On Documentation – thinks that i thought

I have yet to work anywhere that had either a good documentation tool or a good documentation workflow, and as a result, I’ve yet to work somewhere that had good documentation. Indeed, based on my own personal experiences, there are only two kinds of docs: out-of-date and non-existent.

Because of this, I can’t say for sure what good tooling or workflows would look like, but if I squint just right at all the wrongness I’ve been exposed to, I can start to see the fuzzy outline of rightness taking shape. I’ll do my best to describe it here.

First and foremost, as anyone who’s done it can tell you, writing is hard. Both the tooling and the workflow for creating docs need to recognize that, and do their absolute best to reduce the friction involved in getting words from your head to the page. One of the biggest sources of this friction that I’ve personally encountered is categorization. Docs are usually just about as well organized as the kitchen junk-drawer, and often along the same principle: “as long as we can get the drawer closed, it’s fine”. This means that checking to see if there’s existing documentation on a subject, trying to update that doc if it does exist, and figuring out where to add it if it doesn’t exist, all carry some frustrating cognitive load. The fix to this is to have an agreed upon structure to the docs, whether it’s a hierarchy of categories or just an accepted tagging taxonomy. Knowing where to add new docs and where to find existing ones needs to be effortless.
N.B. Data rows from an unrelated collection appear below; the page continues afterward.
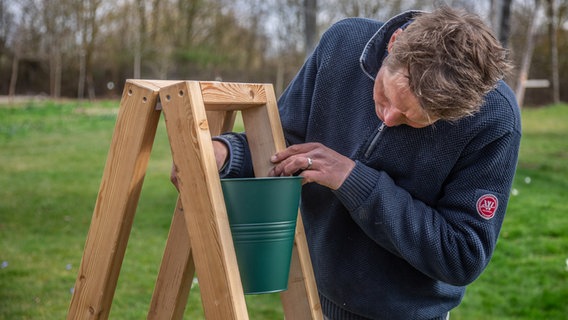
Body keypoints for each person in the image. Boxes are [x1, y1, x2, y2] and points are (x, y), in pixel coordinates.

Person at [173, 6, 521, 320]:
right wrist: (226, 154)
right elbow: (284, 145)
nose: (387, 118)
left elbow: (461, 253)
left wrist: (352, 179)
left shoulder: (494, 119)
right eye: (385, 95)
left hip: (404, 313)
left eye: (414, 120)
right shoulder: (343, 44)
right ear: (394, 43)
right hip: (311, 295)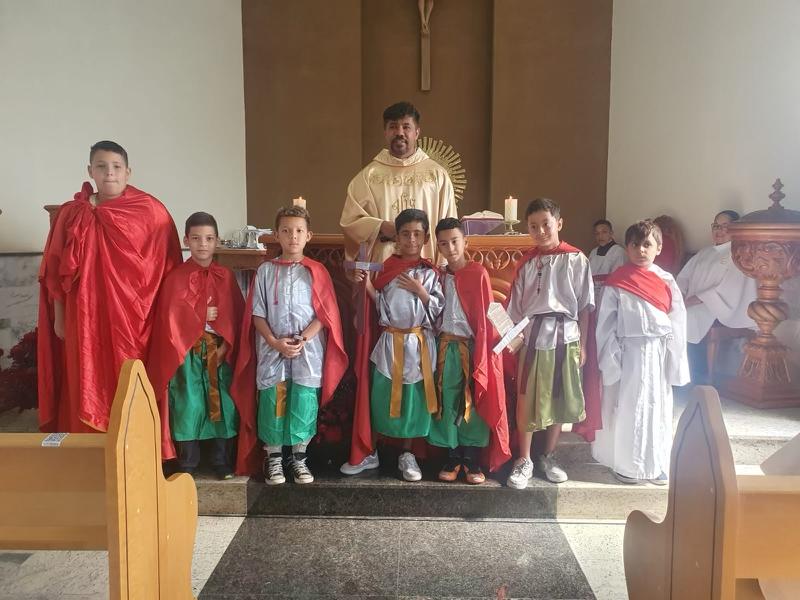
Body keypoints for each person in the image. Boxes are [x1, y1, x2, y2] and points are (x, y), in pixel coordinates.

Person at [38, 140, 182, 437]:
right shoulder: (71, 214)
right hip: (84, 316)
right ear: (90, 170)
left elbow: (168, 268)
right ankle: (85, 448)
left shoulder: (151, 212)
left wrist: (164, 318)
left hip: (132, 320)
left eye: (116, 167)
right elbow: (55, 271)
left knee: (129, 375)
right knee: (85, 375)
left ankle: (135, 444)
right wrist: (59, 316)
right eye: (101, 166)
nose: (109, 173)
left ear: (128, 172)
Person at [232, 206, 347, 483]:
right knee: (273, 400)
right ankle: (273, 458)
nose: (292, 236)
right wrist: (274, 341)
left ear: (308, 235)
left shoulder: (317, 271)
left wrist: (303, 338)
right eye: (286, 230)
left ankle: (299, 459)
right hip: (272, 347)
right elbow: (257, 314)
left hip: (307, 348)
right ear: (276, 235)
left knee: (303, 400)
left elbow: (325, 314)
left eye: (298, 231)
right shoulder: (265, 271)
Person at [341, 208, 444, 481]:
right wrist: (367, 286)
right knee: (381, 398)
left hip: (419, 346)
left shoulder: (430, 273)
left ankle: (407, 454)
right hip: (390, 343)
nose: (411, 239)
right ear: (396, 237)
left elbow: (439, 311)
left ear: (425, 238)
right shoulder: (386, 268)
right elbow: (380, 305)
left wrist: (421, 292)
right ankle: (370, 450)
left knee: (412, 402)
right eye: (405, 234)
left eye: (417, 234)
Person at [592, 220, 690, 484]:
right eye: (635, 245)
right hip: (628, 354)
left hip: (658, 353)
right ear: (627, 248)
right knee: (627, 408)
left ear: (659, 248)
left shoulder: (666, 280)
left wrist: (675, 359)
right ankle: (626, 464)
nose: (641, 250)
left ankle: (656, 464)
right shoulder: (617, 281)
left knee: (658, 409)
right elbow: (606, 324)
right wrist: (610, 360)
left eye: (647, 244)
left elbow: (678, 321)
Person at [505, 199, 594, 488]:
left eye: (546, 224)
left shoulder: (576, 259)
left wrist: (583, 345)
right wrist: (515, 338)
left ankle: (549, 455)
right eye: (533, 226)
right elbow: (515, 308)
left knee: (559, 396)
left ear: (559, 223)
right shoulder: (527, 263)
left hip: (566, 335)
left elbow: (585, 306)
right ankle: (524, 459)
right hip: (533, 336)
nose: (540, 231)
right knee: (527, 397)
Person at [147, 212, 243, 478]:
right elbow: (170, 318)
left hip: (219, 351)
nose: (203, 244)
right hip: (187, 353)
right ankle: (188, 462)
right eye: (197, 238)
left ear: (217, 241)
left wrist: (226, 348)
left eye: (209, 238)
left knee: (223, 404)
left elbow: (236, 316)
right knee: (188, 404)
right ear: (186, 240)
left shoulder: (226, 276)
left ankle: (221, 461)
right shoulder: (176, 278)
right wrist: (201, 313)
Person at [427, 218, 511, 483]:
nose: (450, 248)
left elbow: (488, 311)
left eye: (455, 241)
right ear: (438, 246)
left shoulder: (478, 273)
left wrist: (500, 340)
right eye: (443, 243)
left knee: (472, 399)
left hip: (471, 346)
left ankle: (472, 458)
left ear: (465, 242)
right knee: (447, 398)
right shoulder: (436, 275)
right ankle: (452, 456)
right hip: (444, 346)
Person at [340, 101, 457, 265]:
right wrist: (380, 227)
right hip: (383, 266)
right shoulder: (368, 176)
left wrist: (443, 268)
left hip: (427, 268)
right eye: (393, 127)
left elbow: (449, 228)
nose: (399, 132)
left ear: (417, 132)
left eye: (406, 127)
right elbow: (350, 222)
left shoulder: (437, 175)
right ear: (385, 133)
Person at [676, 210, 756, 351]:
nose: (719, 230)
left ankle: (695, 363)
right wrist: (680, 295)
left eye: (725, 226)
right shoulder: (704, 252)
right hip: (691, 302)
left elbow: (732, 286)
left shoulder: (739, 254)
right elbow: (684, 277)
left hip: (718, 307)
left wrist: (697, 299)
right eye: (716, 226)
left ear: (736, 228)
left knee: (689, 317)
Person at [588, 219, 626, 290]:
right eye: (597, 233)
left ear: (611, 233)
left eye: (604, 232)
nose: (600, 236)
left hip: (609, 291)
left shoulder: (618, 252)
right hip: (592, 291)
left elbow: (618, 277)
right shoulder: (593, 252)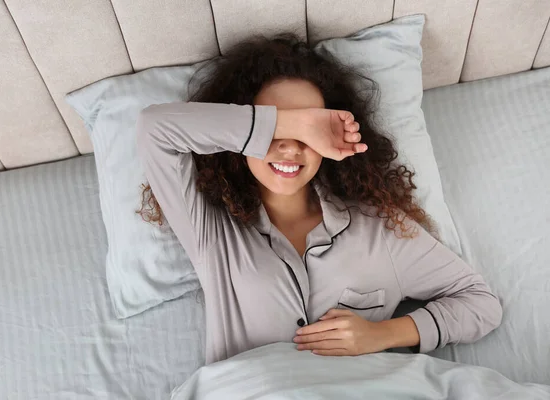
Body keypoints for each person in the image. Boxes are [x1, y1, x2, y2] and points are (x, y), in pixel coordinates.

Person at [135, 35, 502, 364]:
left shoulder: (379, 229)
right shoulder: (212, 231)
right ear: (241, 138)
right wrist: (295, 124)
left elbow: (480, 303)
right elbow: (156, 129)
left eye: (311, 133)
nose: (291, 148)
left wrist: (381, 335)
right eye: (276, 128)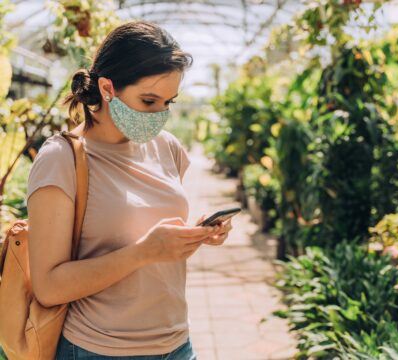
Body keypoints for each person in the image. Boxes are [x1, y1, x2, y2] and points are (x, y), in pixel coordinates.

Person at [26, 20, 232, 359]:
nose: (160, 115)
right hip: (99, 349)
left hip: (177, 344)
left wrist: (196, 234)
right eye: (149, 101)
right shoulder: (61, 159)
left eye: (170, 102)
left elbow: (148, 227)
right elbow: (48, 287)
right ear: (107, 88)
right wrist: (144, 252)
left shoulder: (166, 147)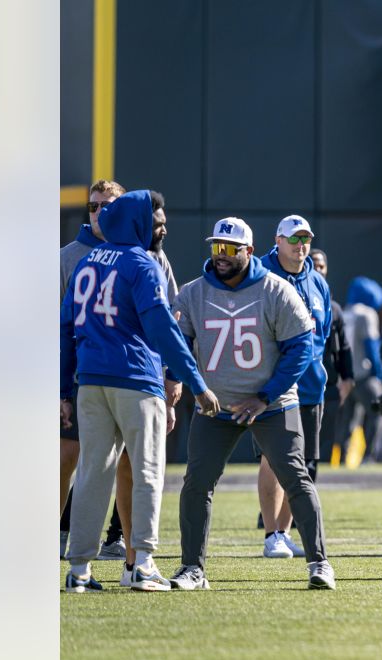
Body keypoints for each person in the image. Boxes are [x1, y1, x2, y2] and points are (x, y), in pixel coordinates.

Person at [60, 189, 218, 592]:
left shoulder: (86, 262)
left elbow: (66, 331)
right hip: (134, 379)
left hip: (91, 383)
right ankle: (141, 564)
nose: (161, 224)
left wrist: (64, 389)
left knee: (93, 473)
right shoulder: (142, 263)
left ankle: (79, 570)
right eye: (155, 217)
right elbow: (162, 330)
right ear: (135, 220)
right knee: (147, 471)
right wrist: (196, 384)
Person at [171, 217, 335, 590]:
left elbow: (301, 348)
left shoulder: (276, 290)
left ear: (248, 250)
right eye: (216, 247)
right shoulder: (193, 292)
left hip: (272, 404)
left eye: (230, 249)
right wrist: (192, 386)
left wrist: (265, 396)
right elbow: (177, 346)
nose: (222, 255)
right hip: (216, 405)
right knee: (197, 483)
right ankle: (192, 568)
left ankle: (319, 563)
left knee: (296, 477)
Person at [255, 216, 335, 559]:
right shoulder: (260, 275)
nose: (300, 245)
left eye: (305, 239)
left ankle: (284, 533)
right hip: (273, 386)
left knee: (303, 463)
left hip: (312, 385)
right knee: (273, 459)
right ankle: (271, 532)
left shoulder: (318, 282)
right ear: (278, 240)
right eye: (293, 239)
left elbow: (324, 332)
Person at [59, 179, 128, 560]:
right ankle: (59, 532)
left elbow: (169, 313)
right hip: (79, 376)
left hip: (129, 377)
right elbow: (57, 325)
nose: (99, 212)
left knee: (127, 462)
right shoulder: (68, 257)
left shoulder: (141, 253)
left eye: (107, 205)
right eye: (93, 205)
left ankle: (119, 538)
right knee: (70, 456)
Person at [309, 249, 355, 465]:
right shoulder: (296, 299)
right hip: (305, 383)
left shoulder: (333, 308)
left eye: (322, 266)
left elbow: (344, 347)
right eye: (314, 264)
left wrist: (348, 378)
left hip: (330, 383)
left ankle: (322, 485)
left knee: (326, 439)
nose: (318, 269)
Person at [339, 276, 382, 464]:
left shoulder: (344, 312)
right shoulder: (367, 314)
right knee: (380, 412)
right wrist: (378, 374)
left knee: (349, 421)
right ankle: (371, 457)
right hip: (364, 375)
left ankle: (342, 459)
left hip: (346, 377)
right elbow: (372, 348)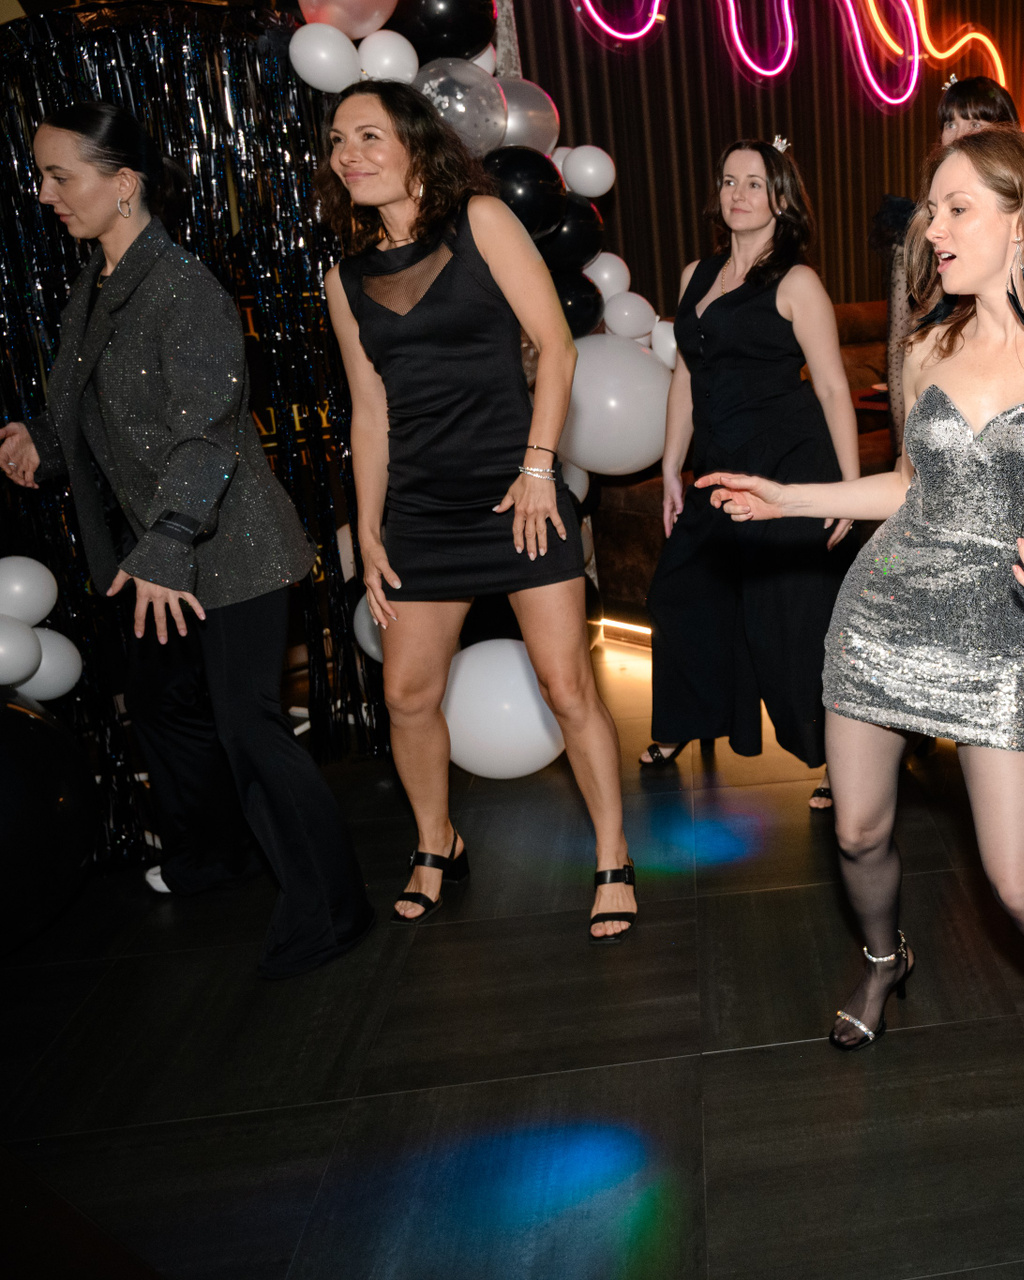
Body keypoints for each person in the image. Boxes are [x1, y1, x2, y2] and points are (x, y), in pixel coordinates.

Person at [698, 126, 1024, 1141]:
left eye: (956, 209)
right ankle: (881, 958)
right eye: (931, 210)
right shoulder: (930, 346)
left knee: (1018, 882)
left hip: (1007, 630)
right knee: (857, 831)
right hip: (886, 609)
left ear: (1021, 221)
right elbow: (911, 489)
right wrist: (788, 496)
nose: (931, 229)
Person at [0, 103, 372, 978]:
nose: (45, 193)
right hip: (157, 555)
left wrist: (167, 545)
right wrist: (44, 443)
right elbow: (92, 402)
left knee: (248, 728)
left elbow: (205, 435)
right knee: (162, 703)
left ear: (123, 185)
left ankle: (333, 909)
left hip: (229, 548)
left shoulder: (184, 290)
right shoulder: (98, 282)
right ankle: (217, 852)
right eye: (44, 175)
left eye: (61, 176)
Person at [320, 81, 634, 942]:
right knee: (406, 694)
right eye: (339, 139)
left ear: (416, 144)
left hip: (517, 494)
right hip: (422, 510)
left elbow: (558, 349)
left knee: (566, 684)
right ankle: (437, 842)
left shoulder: (481, 223)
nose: (349, 154)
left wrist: (538, 469)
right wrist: (370, 527)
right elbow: (370, 414)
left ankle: (612, 853)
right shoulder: (344, 280)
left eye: (369, 135)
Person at [646, 139, 859, 812]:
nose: (738, 194)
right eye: (728, 181)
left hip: (789, 466)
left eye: (755, 183)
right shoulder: (696, 275)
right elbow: (686, 377)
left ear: (781, 199)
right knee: (679, 594)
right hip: (716, 468)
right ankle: (685, 720)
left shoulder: (796, 282)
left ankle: (840, 762)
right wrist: (671, 466)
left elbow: (832, 388)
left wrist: (848, 492)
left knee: (792, 624)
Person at [883, 77, 1021, 441]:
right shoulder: (920, 234)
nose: (958, 135)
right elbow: (900, 346)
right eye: (949, 123)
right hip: (942, 401)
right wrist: (904, 446)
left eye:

In and ideal world, having an agreed upon structure would mean no one ever creates redundant documents. In the real world, tooling needs to account for human error, and help users identify possible duplicates when creating or updating docs. It also needs to help prevent duplicating data within documents, and from external sources: it should be at least possible, if not easy, to import data from other documents, source control, build systems, databases, etc. Every time you copy and paste data into a document from an external source, you’re violating DRY; “don’t repeat yourself” applies just as readily to documents and data as it does to code.

And in the spirit of not repeating yourself: there needs to be an agreed-upon style-guide. It seems pretty common for docs to have ad hoc conventions for differentiating code, shell commands, config options, etc. – and often those conventions aren’t even consistently observed within a single document, meaning you have to remake those style decisions every time they come up. Agreeing on a style-guide as a group means that those decisions get made once, and you just consult the guide as needed while you write. Even better would be if the tooling provides formatting help and document templates that make it easy to adhere to the guide.

Another major sticking point is that docs are often centralized in some neglected wiki or corporate CMS of some kind. Even the simplest changes require multiple round trips to the server, and there’s too much latency on every round-trip. You can’t use your preferred editor, and the editor you can use is crappy. A good documentation tool needs to treat online editing and offline editing as equals. Think what Github is to git: it’s easy to get things done online, and just as easy to get them done offline, even if you don’t have a network connection. Since offline editing should let you use the editor of your choice, we probably want to use a portable text format. Markdown is probably the path of least resistance there, though there are other options. If we go a step further and say it should be just as easy to read the docs offline as on, then we’ve covered our bases for when our centralized doc repository goes offline during a disaster and suddenly no-one can access the disaster recovery docs.

You might think having a revision history and being able to diff revisions would go without saying, but in practice it’s still often overlooked, so let’s state explicitly that this is a must have. Another must is a way to mark terms as being synonymous, and its counterpart, a way to disambiguate terms that have multiple meanings. It would also be great to have a system to suggest potential cross-references, i.e. when there’s a document title that matches what you’ve typed, you’re asked if you want to link to that document. I’ve only seen this feature once, but it was amazing and should be standard.

I’d also love to see some really first rate search become more common. Not just full-text search, which is starting to become the norm, but solid presentation of the search results: document title, a snippet showing the query match in context, but also all the relevant document metadata such as author, last modified time, category/taxonomy, etc. Further, metadata fields need to be searchable and sortable. Being able to search and sort on last modified time is a god-send when it comes to finding out-of-date docs, as is being able to search for docs authored by past employees. It’s also often handy information for the users reading your docs, as well.

And now that we’ve dealt with all of these hurdles to getting docs written and keeping them updated, we can get to the heart of the matter: documentation needs to be treated as a necessity. Code shouldn’t pass review if the commit doesn’t have an accompanying update for the docs. New department policies can’t be announced via terse emails, they have to be codified as actual documentation. But unless the sticking points from above are sanded down first you’ll have a hard time getting people to agree to these policies, and a harder time getting people to follow them. You can mandate whatever you want, but it absolutely won’t happen if following the mandate is too much of a hassle. Better to skip the hassle and pick tools that make good practice practicable.

Sadly, I don’t know of a tool set that encompasses even most of those features, let alone all of them, but there’s a small fortune waiting for the first person to put all these pieces together.